Many puppy owners are aware of the dangers of parvo and they may be familiar with the grave impact this disease has on a puppy's digestive system, but not many are aware of cardiac parvo in puppies and the effect this form of parvo can have on the puppy's heart. Fortunately, this type of parvo nowadays is no longer as popular as it was decades ago and remains almost unheard of today. Hopefully, this form of parvo will remain rare and we will never have a resurgence considering its disturbing and deadly effects on dogs.
The Cardiac Form
Parvo in puppies is known for being a highly contagious condition that is transmitted from one puppy to another through a virus. It commonly affects the puppy's digestive tract causing the abrupt onset of acute gastrointestinal illness. Puppies start vomiting and having blood diarrhea and often die from the serious consequences of dehydration.
Cardiac parvo is a rare variant of this disease and it mostly affects very young puppies. When parvo affects the heart, it causes inflammation of the middle layer of the heart wall (myocardium), a condition known as myocarditis. According to Cornell University College of Veterinary Medicine, this type of parvo first emerged back in 1976 and affected many dogs in Europe. By 1978, the virus spread globally, affecting dogs worldwide and causing myocarditis along with gastroenteritis in many puppies between 3 and 10 weeks of age.
According to a study, in 1979 canine parvovirus (CPV) myocarditis was diagnosed in 11 puppies between the ages of 31/2 to 8 weeks of age and most of them died suddenly even prior to showing symptoms.
"There is some reference in the literature to Parvo Induced Myocarditis, but that is an infection of the heart that a puppy would get if they got parvo in the first 4 weeks of life. Most veterinary cardiologists would tell you that they have never seen parvo be the cause of a heart problem -- it's really a "historical" entity and not seen in recent years."~Dr. Lisa
Symptoms of Parvovirus Myocarditis
While in the regular form of parvo the disease is transmitted by exposure to the feces and vomit of infected dogs along with objects contaminated with the virus, heart parvo is transmitted from an infected mother dog to her puppies from the uterus prior to or shortly after birth. When the virus is passed to the pups, it attacks the puppies' myocardium, causing inflammation and serious damage to the heart.
This condition has a very fast onset, often causing difficulty breathing and shortly death as the puppies' hearts undergo congestive heart failure and deadly pulmonary edema (excess fluid in the lungs). The affected puppy may be acting normal, and then, stops nursing, gasps for air and its mucous membranes become pale and bluish and the puppy dies suddenly or briefly, anywhere from minutes to hours or sometimes day after having difficulty breathing.
Treatment for Cardiac Parvo
Sadly, cardiac parvo is a condition that is very difficult to treat and there is often a grim prognosis for the affected puppies. There are reports though of puppies surviving when treated promptly with steroids so to reduce the inflammation of the heart. Puppies that survive though may be predisposed to having difficulties due to their damaged hearts and may only live a few extra months.
Any puppies who die for an unknown reason should undergo a necropsy so to determine the cause of death. Death from cardiac parvo shows a dilated heart and a pale myocardium which can be recognized by the vet.
An Ounce of Prevention
An ounce of prevention when it comes to cardiac parvo is worth a pound of cure considering how deadly this condition can be. It's important to ensure thorough cleanliness around the litter of pups using a disinfectant that is capable of killing the parvo virus.

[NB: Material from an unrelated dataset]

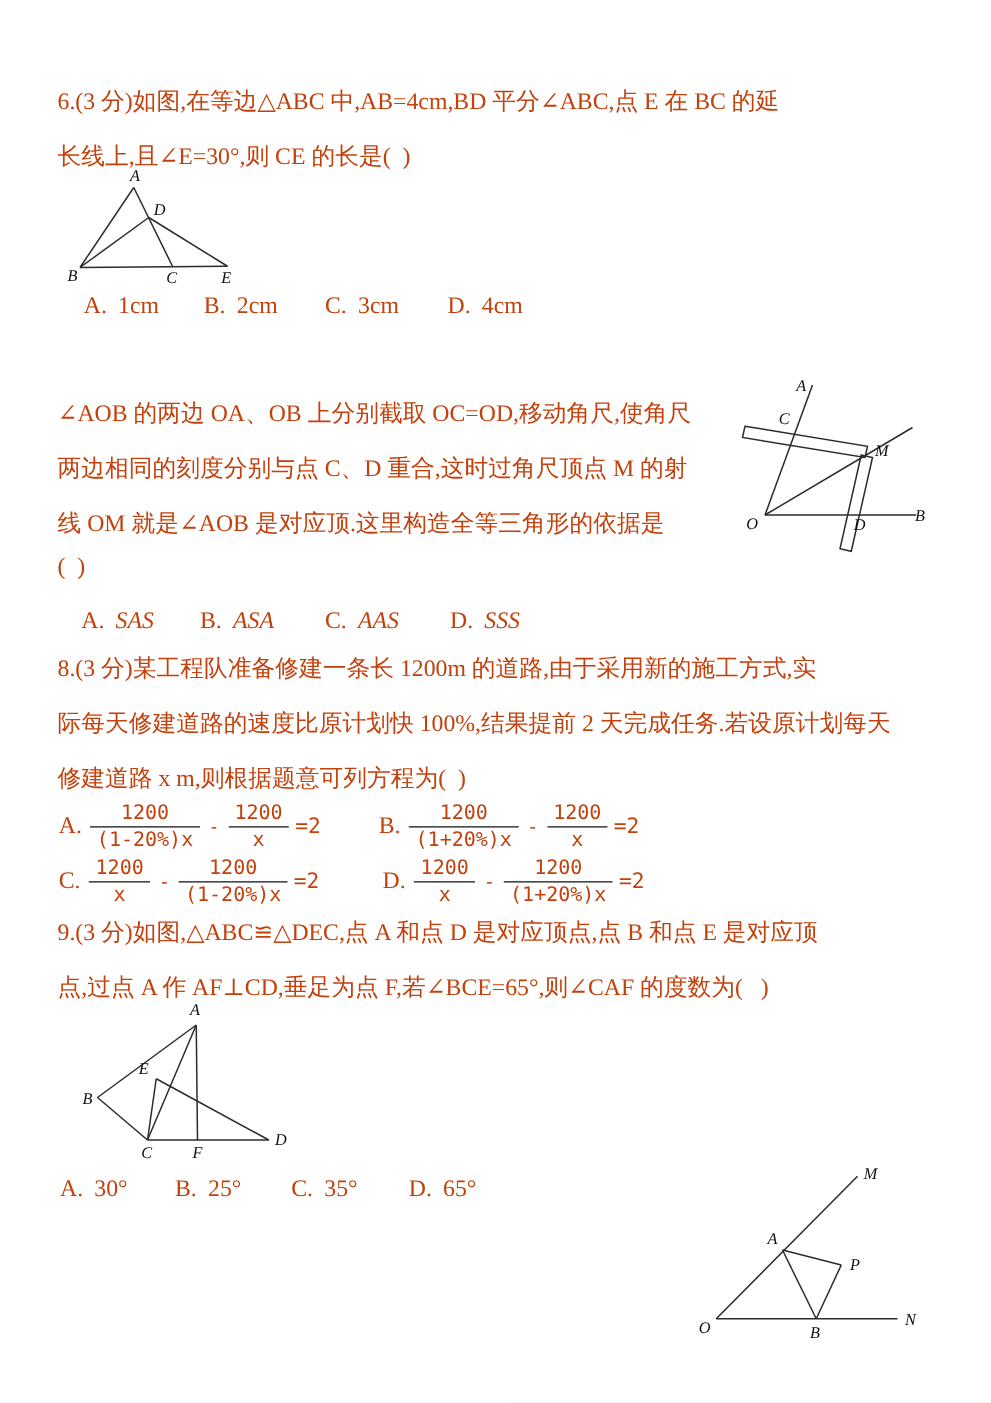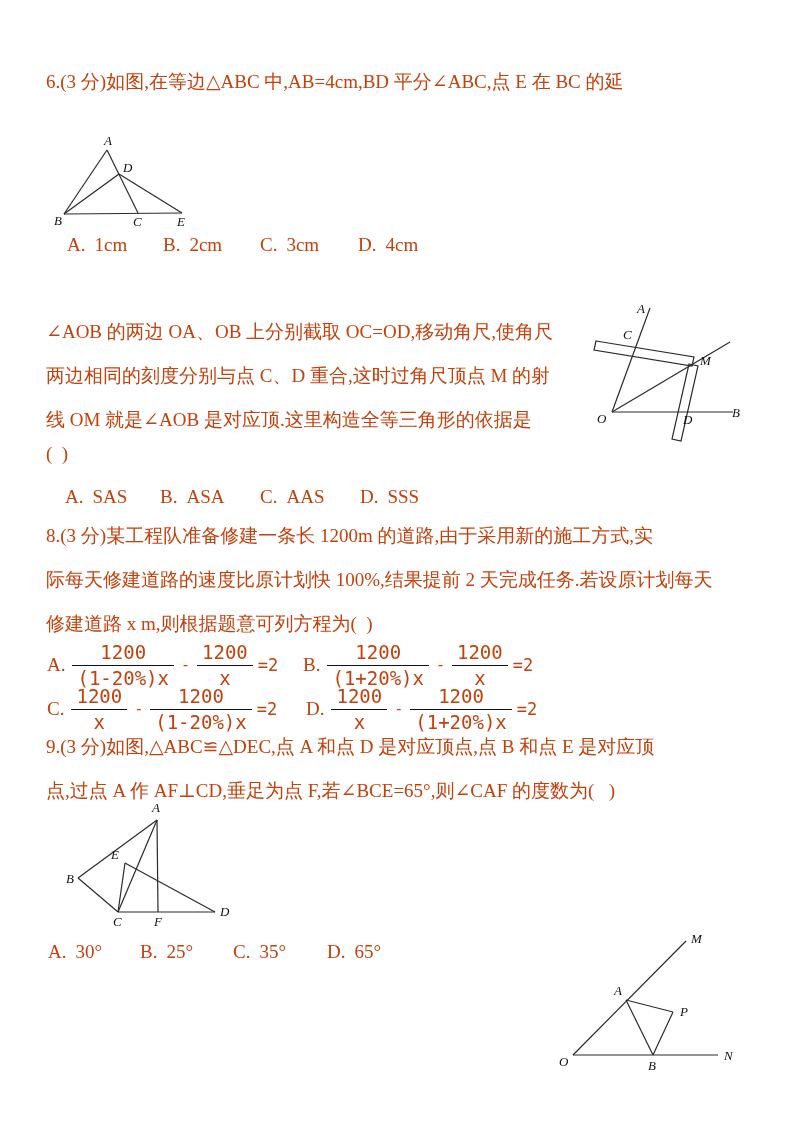"长线上,且∠E=30°,则 CE 的长是( )" div.tline { html: none -> <div>长线上,且∠E=30°,则 CE 的长是( )</div> }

Puppies should be raised in isolation away from other dogs in the home. Hand washing, changing shoes and wearing a protective gown are good preventive measures to limit virus exposure.
Although there is no vaccine that is 100 percent effective, breeders should vaccinate their breeding stock to minimize the chances for disease. Puppies should be vaccinated as soon as possible, starting at six to eight weeks of age, suggests veterinarian Dr. Scott Nimmo. It is likely thanks to widespread immunity and vaccination that this form of parvo has remained rare, and hopefully things will remain this way!